Covidien saw its third-quarter profits rise 4 percent, largely due to a strong contribution from its U.S.-based medical device business units, which helped soften the blow dealt by weaker-performing segments.
Total net sales reached $2.5 billion for the three-months ended June 30, a 3 percent decline from the $2.6 billion the Mansfield-based device leviathan posted during the same period last year. Covidien attributed most of the slide to poor currency exchange rates.
But the company still managed to produce impressive margins, north of 54 percent, incrementally higher than last year’s third-quarter margins.
Covidien’s performance was weaker on a consecutive-quarter comparison: During the three-months ended March 31, the company posted a top line of $2.7 billion, as it reaped the rewards of a court settlement allowing its Mallinckrodt pharmaceuticals unit to continue selling a generic Oxycontin equivalent. But that deal, with Stamford, Conn.-based Perdue Pharma LP, expired during the second quarter.
The company’s largest unit, its medical devices business, managed to hold steady with last year’s pace, posting quarterly sales of $1.7 billion. That’s down 5 percent from the $1.8 billion posted during the third quarter of 2008. Most of that slide came from softer overseas revenues, where sales fell 7 percent to $955 million during the quarter, down from $1 billion during the year-ago quarter.
In the U.S the medical devices unit fared better, with sales jumping 4 percent to $779 million during the quarter, largely on an 11 percent uptick in vascular segment revenues, particularly dialysis products.

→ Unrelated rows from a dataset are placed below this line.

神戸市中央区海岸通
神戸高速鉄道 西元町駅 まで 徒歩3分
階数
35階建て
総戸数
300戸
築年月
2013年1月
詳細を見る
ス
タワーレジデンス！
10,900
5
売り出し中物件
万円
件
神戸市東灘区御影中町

Other business units didn’t perform as well. The imaging solutions business took a 6 percent hit, posting $299 million in Q3 sales, compared to $319 million for the same period last year. And the pharmaceutical products segment posted Q3 sales of $245 million, down 5 percent from $257 million during the third quarter of fiscal 2008.
For the nine-months ended June 30, the company posted $7.7 billion in sales, 4 percent ahead of last year’s pace. But net income is down 10 percent compared with the first three quarter of fiscal 2008.